Moreover, there was not a high correlation between the irregularity index and the strategies to gain space; however, all the strategies concur to create useful space to solve the crowding.

In both arches, a high inverse statistically significant correlation was found between intercuspid diameters (Δ 3-3) and Δ Irregularity Index. This result indicates that crowding decreases as 3-3 diameter increases.

Incisor proclination (Δ arch length) was not correlated to Δ Irregularity Index, obviously because in digital planning there was no proclination to gain space.

Moreover, the correlation between Δ IPR and Δ Irregularity Index was positive, although not statistically significant. Indeed, with the reduction in enamel increasing, we registered a resolution of crowding improvement, although IPR has rather low efficacy rates. The result of this research showed that digital planning was not a predictor of final tooth position.
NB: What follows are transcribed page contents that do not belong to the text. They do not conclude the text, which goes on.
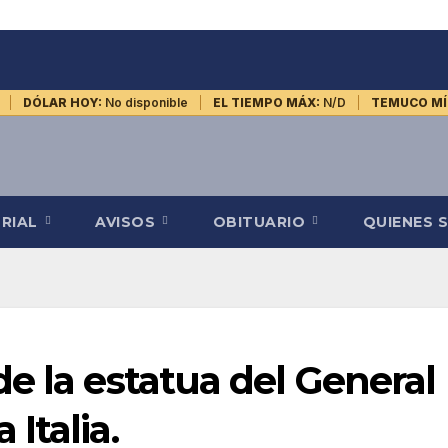
DÓLAR HOY:
No disponible
EL TIEMPO MÁX:
N/D
TEMUCO MÍ
ORIAL
AVISOS
OBITUARIO
QUIENES 
e la estatua del General
Italia.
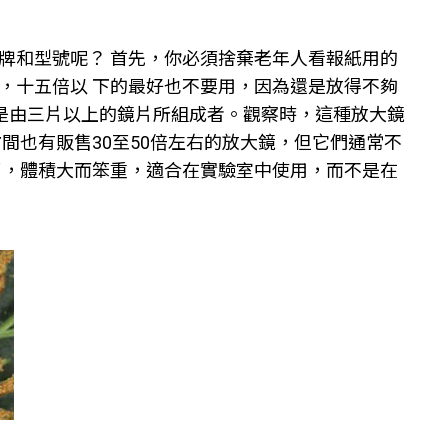
牌和型號呢？ 首先，你必須捨棄老年人看報紙用的
，十五倍以 下的最好也不要用，因為還是放得不夠
而且是由三片以上的鏡片所組成者。觀察時，這種放大鏡
間也有販售30至50倍左右的放大鏡，但它們通常不
了，體積大而笨重，適合在實驗室中使用，而不是在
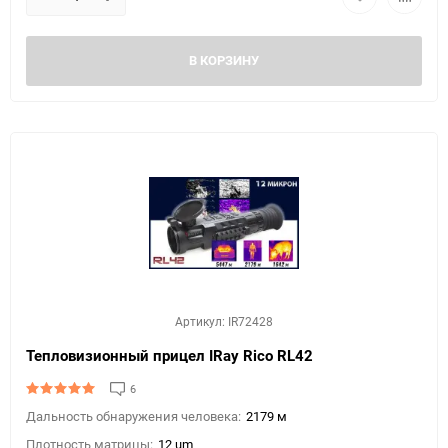
В КОРЗИНУ
Артикул: IR72428
Тепловизионный прицел IRay Rico RL42
6
Дальность обнаружения человека:
2179 м
Плотность матрицы:
12 um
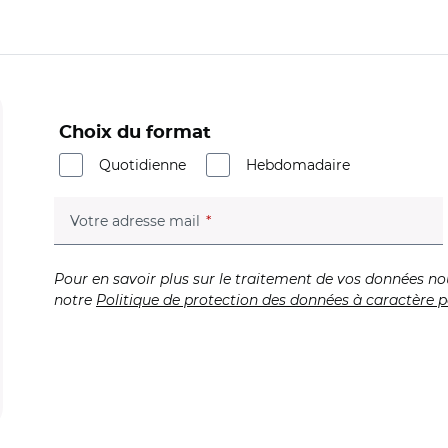
Choix du format
Quotidienne
Hebdomadaire
(champ obligatoire)
Votre adresse mail
Pour en savoir plus sur le traitement de vos données no
notre
Politique de protection des données à caractère p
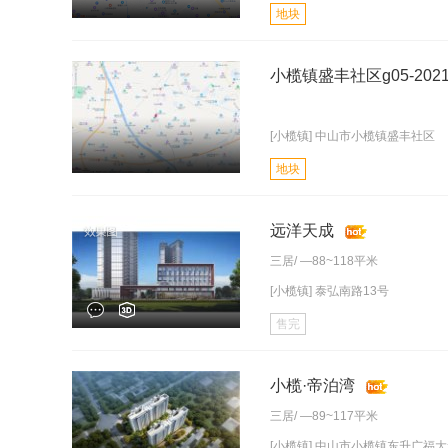
地块
小榄镇盛丰社区g05-2021
[小榄镇] 中山市小榄镇盛丰社区
地块
远洋天成
三居
/ —88~118平米
[小榄镇] 泰弘南路13号
售完
小榄·帝泊湾
三居
/ —89~117平米
[小榄镇] 中山市小榄镇东升广福大道3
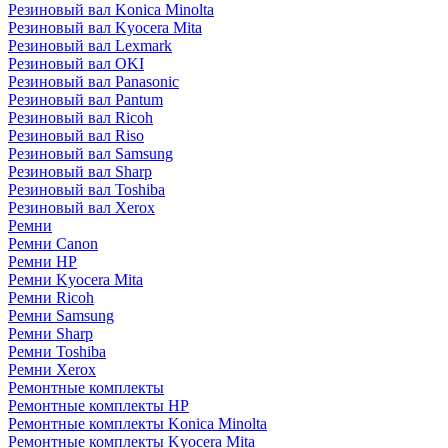
Резиновый вал Konica Minolta
Резиновый вал Kyocera Mita
Резиновый вал Lexmark
Резиновый вал OKI
Резиновый вал Panasonic
Резиновый вал Pantum
Резиновый вал Ricoh
Резиновый вал Riso
Резиновый вал Samsung
Резиновый вал Sharp
Резиновый вал Toshiba
Резиновый вал Xerox
Ремни
Ремни Canon
Ремни HP
Ремни Kyocera Mita
Ремни Ricoh
Ремни Samsung
Ремни Sharp
Ремни Toshiba
Ремни Xerox
Ремонтные комплекты
Ремонтные комплекты HP
Ремонтные комплекты Konica Minolta
Ремонтные комплекты Kyocera Mita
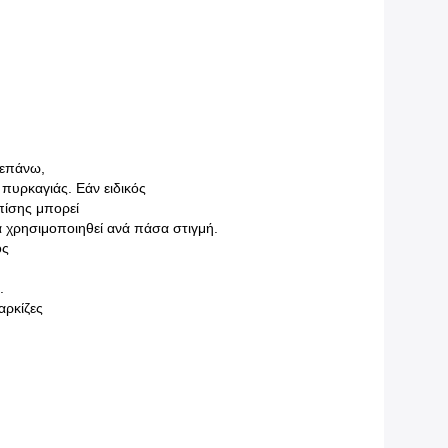
 επάνω,
πυρκαγιάς. Εάν ειδικός
επίσης μπορεί
 χρησιμοποιηθεί ανά πάσα στιγμή.
ος
.
αρκίζες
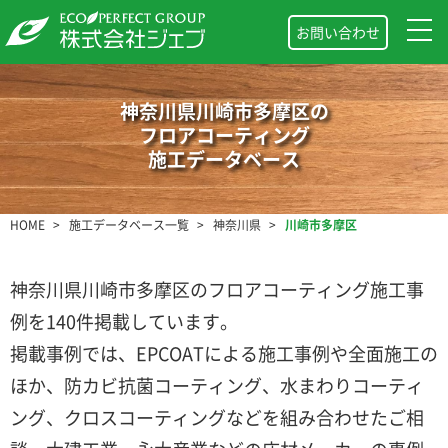
お問い合わせ
神奈川県川崎市多摩区の
フロアコーティング
施工データベース
HOME
施工データベース一覧
神奈川県
川崎市多摩区
神奈川県川崎市多摩区のフロアコーティング施工事
例を140件掲載しています。
掲載事例では、EPCOATによる施工事例や全面施工の
ほか、防カビ抗菌コーティング、水まわりコーティ
ング、クロスコーティングなどを組み合わせたご相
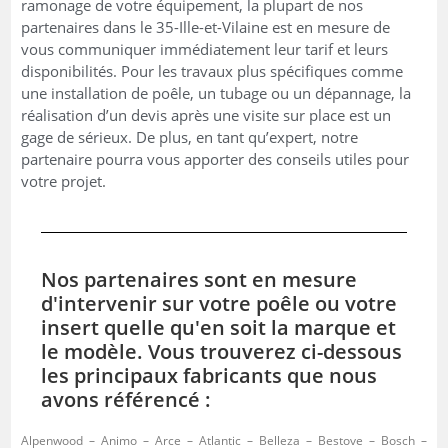
ramonage de votre équipement, la plupart de nos
partenaires dans le 35-Ille-et-Vilaine est en mesure de
vous communiquer immédiatement leur tarif et leurs
disponibilités. Pour les travaux plus spécifiques comme
une installation de poêle, un tubage ou un dépannage, la
réalisation d’un devis après une visite sur place est un
gage de sérieux. De plus, en tant qu’expert, notre
partenaire pourra vous apporter des conseils utiles pour
votre projet.
Nos partenaires sont en mesure
d'intervenir sur votre poêle ou votre
insert quelle qu'en soit la marque et
le modèle. Vous trouverez ci-dessous
les principaux fabricants que nous
avons référencé :
Alpenwood – Animo – Arce – Atlantic – Belleza – Bestove – Bosch –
Therefore, the virtual tooth position may not be the achieved final tooth position. So, it is important to know the limits of digital planning to overcorrect tooth movements when it is necessary to decrease the need for refinement [12]. Knowing the strengths and the weaknesses of clear aligners will help the clinician in selecting the best orthodontic appliance to treat a specific malocclusion.

Therefore, orthodontists play an important role in modifying the virtual digital plan with their clinical experience, programming the movements at the proper steps, and adding the features to improve the predictability of the tooth movement with the aligners [29].
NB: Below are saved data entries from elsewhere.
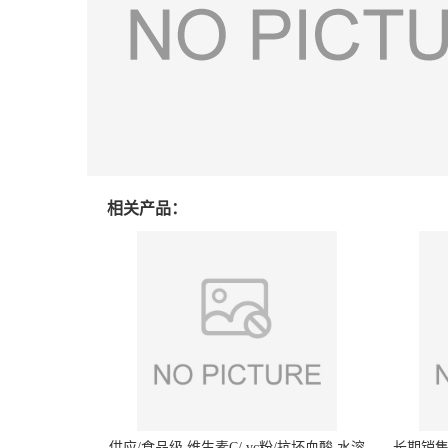
相关产品：
供应/食品级 维生素C/ vc粉/抗坏血酸 水溶
长期销售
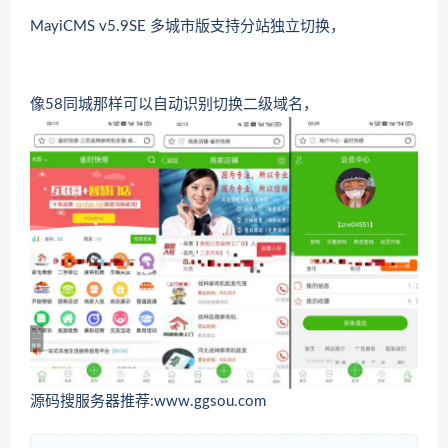
MayiCMS v5.9SE 多城市版支持分站独立切换，
像58同城那样可以自动识别切换二级域名，
源码搜服务器推荐:www.ggsou.com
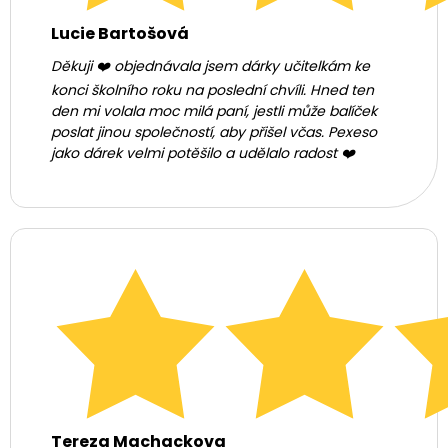
Lucie Bartošová
Děkuji ❤️ objednávala jsem dárky učitelkám ke
konci školního roku na poslední chvíli. Hned ten
den mi volala moc milá paní, jestli může balíček
poslat jinou společností, aby přišel včas. Pexeso
jako dárek velmi potěšilo a udělalo radost ❤️
Tereza Machackova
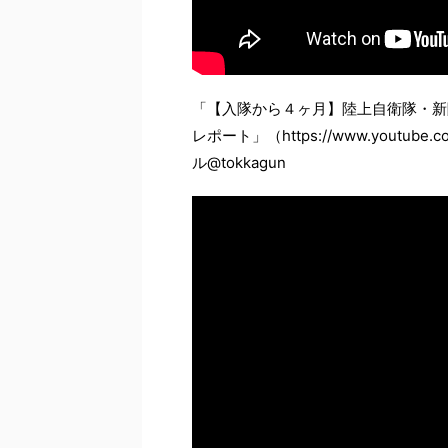
「【入隊から４ヶ月】陸上自衛隊・新
レポート」（https://www.youtube
ル@tokkagun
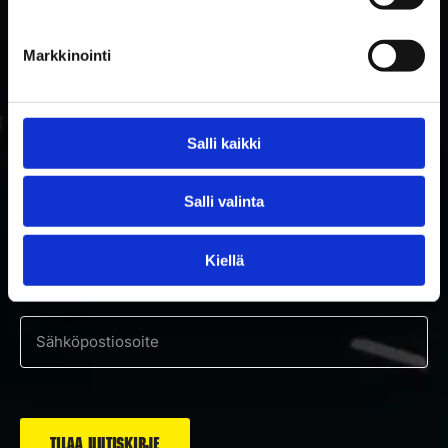
Markkinointi
Salli kaikki
TILAA RAKETTITUKUN UUTISKIRJE
Salli valinta
Tilaa uutiskirje ja saat ensimmäisenä tietoa uutuuksista ja
Kiellä
tarjouksista!
Hyväksyn tietosuojaselosteen mukaisen tietojeni käytön.
*
Suostumus
*
Sähköposti
*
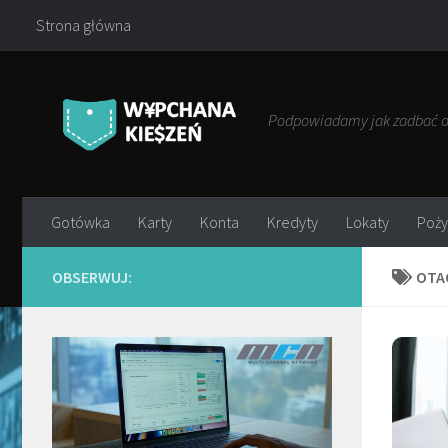
Strona główna
Przejdź do treści
Podpowiadamy jak zadbać o 
Gotówka
Karty
Konta
Kredyty
Lokaty
Poży
OBSERWUJ:
OTA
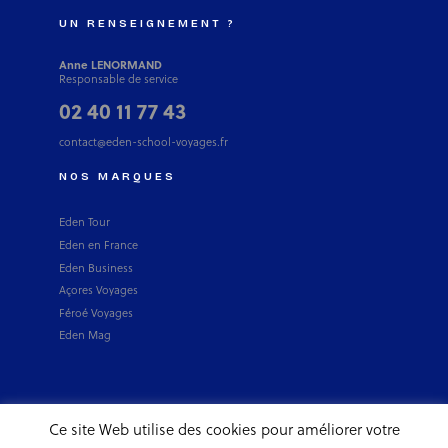
UN RENSEIGNEMENT ?
Anne LENORMAND
Responsable de service
02 40 11 77 43
contact@eden-school-voyages.fr
NOS MARQUES
Eden Tour
Eden en France
Eden Business
Açores Voyages
Féroé Voyages
Eden Mag
Ce site Web utilise des cookies pour améliorer votre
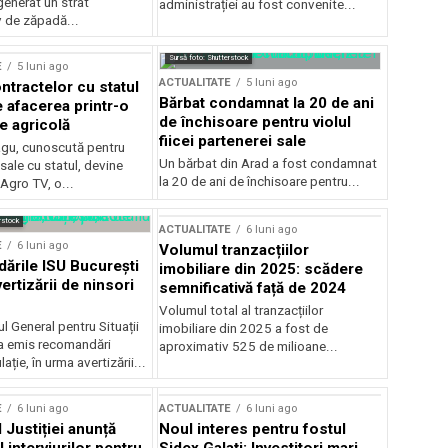
generat un strat
administrației au fost convenite...
v de zăpadă...
Sursă foto: Shutterstock
E
5 luni ago
ACTUALITATE
5 luni ago
ntractelor cu statul
Bărbat condamnat la 20 de ani
e afacerea printr-o
de închisoare pentru violul
e agricolă
fiicei partenerei sale
gu, cunoscută pentru
Un bărbat din Arad a fost condamnat
sale cu statul, devine
la 20 de ani de închisoare pentru...
 Agro TV, o...
rstock
ACTUALITATE
6 luni ago
E
6 luni ago
Volumul tranzacțiilor
rile ISU București
imobiliare din 2025: scădere
ertizării de ninsori
semnificativă față de 2024
Volumul total al tranzacțiilor
l General pentru Situații
imobiliare din 2025 a fost de
a emis recomandări
aproximativ 525 de milioane...
ție, în urma avertizării...
E
6 luni ago
ACTUALITATE
6 luni ago
 Justiției anunță
Noul interes pentru fostul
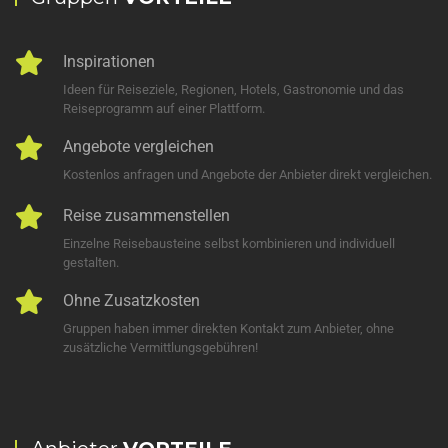
Inspirationen
Ideen für Reiseziele, Regionen, Hotels, Gastronomie und das
Reiseprogramm auf einer Plattform.
Angebote vergleichen
Kostenlos anfragen und Angebote der Anbieter direkt vergleichen.
Reise zusammenstellen
Einzelne Reisebausteine selbst kombinieren und individuell
gestalten.
Ohne Zusatzkosten
Gruppen haben immer direkten Kontakt zum Anbieter, ohne
zusätzliche Vermittlungsgebühren!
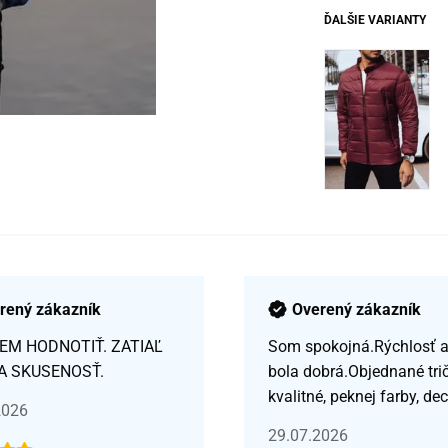
ĎALŠIE VARIANTY
rený zákazník
Overený zákazník
EM HODNOTIŤ. ZATIAĽ
Som spokojná.Rýchlosť a 
A SKUSENOSŤ.
bola dobrá.Objednané tri
kvalitné, peknej farby, de
2026
29.07.2026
To prevent the risk of selection bias, due to the retrospective nature of the study, patients were consecutively selected for each orthodontist. This study included only adult patients to avoid bias due to normal transverse growth of the jaws and because they currently represent most of the patients who request orthodontic treatment with clear aligners. Moreover, these patients generally show better compliance compared to adolescents, thus reducing a possible source of bias [9, 17].

However, the retrospective studies do not allow for estimating precisely patient cooperation. Thus, to verify the collaboration of the patients, their charts were reviewed at the end of the treatment to check if the aligners had been changed at regular intervals, but this may have been influenced by patient statements.

Future studies should add other measurements such as lateral cephalometric or volumetric 3-dimensional cone-beam to assess predictability of the different strategies to gain space. Such studies will allow for the evaluation of posterior tooth movement and address questions regarding root movement with clear aligners. Obviously, the possibility of developing prospective randomized clinical trials would allow emerging greater certainty regarding the predictability of treatment with clear aligners.

Conclusions

This study showed that the predictability of crowding resolution with clear aligners is 87% in the upper arch and 81% in the lower one.

Transversal arch expansion's predictability achieves a value between 59 and 83% in the upper arch and 49–67% in the lower one, decreasing from molars to canines in both arches.

Sagittal arch length is less predictable, and it presents the same value in both arches.

IPR is the least accurate strategy to gain space.

A correlation between the three gain space strategies and crowding was found only with the increase in arch transversal diameters. Specifically, the changes in 3-3 diameters were correlated with crowding resolution both in the upper and lower arch, whereas 4-4 only in the upper one.